Raw data>
%%
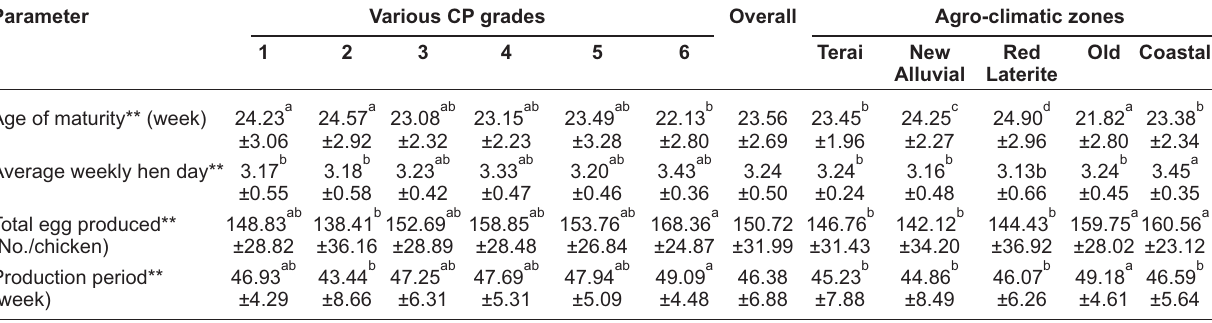
Table-2: Egg production features of RIR chickens reared at backyard obtained by using initial commercial feed followed by various supplemented feed used in farming practices in different agro-climatic zones of West Bengal, India.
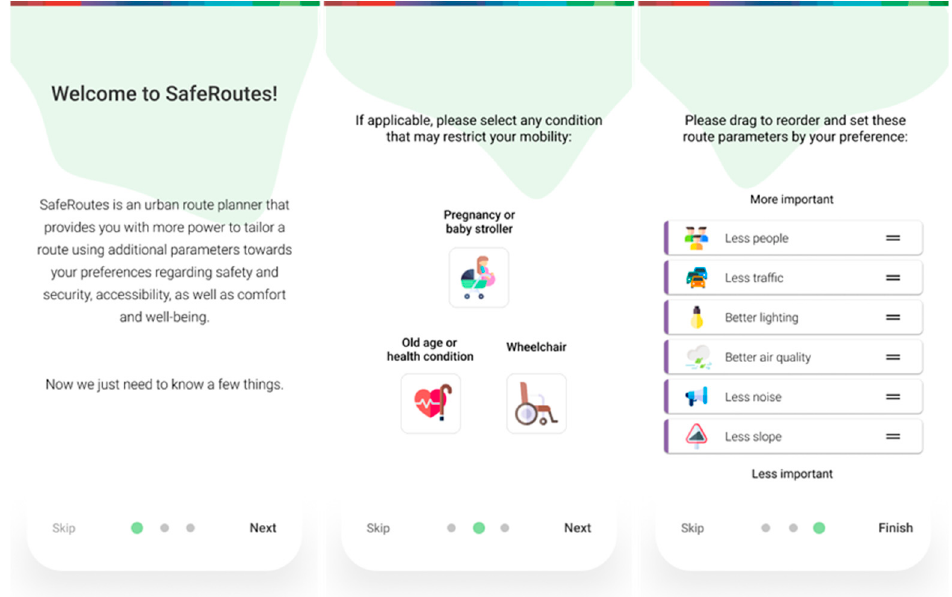
Figure 3. Screens for the introduction to the route planner with onboarding questions.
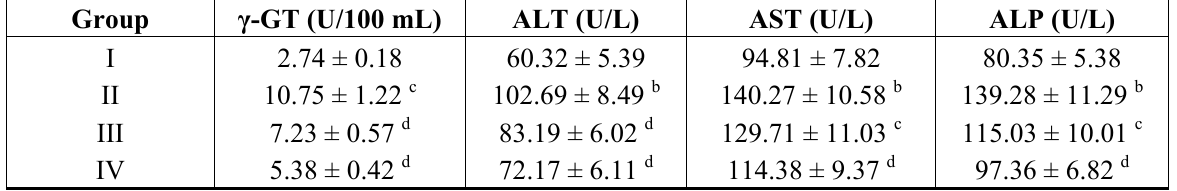
Table 3. Sodium aescinate injection liquid affecting serum γ -GT, ALT, AST and ALP levels. Group γ -GT (U/100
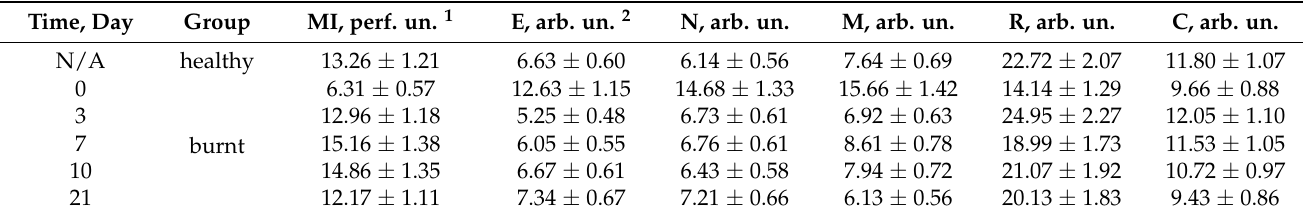
Table 9. Results of Doppler flowmetry of blood microcirculation in a burn wound under the action of bacterial cellulose wound dressings ( p < 0.001).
%%
Exercise>
Reprint the whole listing above exactly, taking out the pictures.

The answer>
Table-2: Egg production features of RIR chickens reared at backyard obtained by using initial commercial feed followed by various supplemented feed used in farming practices in different agro-climatic zones of West Bengal, India.
Figure 3. Screens for the introduction to the route planner with onboarding questions.
Table 3. Sodium aescinate injection liquid affecting serum γ -GT, ALT, AST and ALP levels. Group γ -GT (U/100
Table 9. Results of Doppler flowmetry of blood microcirculation in a burn wound under the action of bacterial cellulose wound dressings ( p < 0.001).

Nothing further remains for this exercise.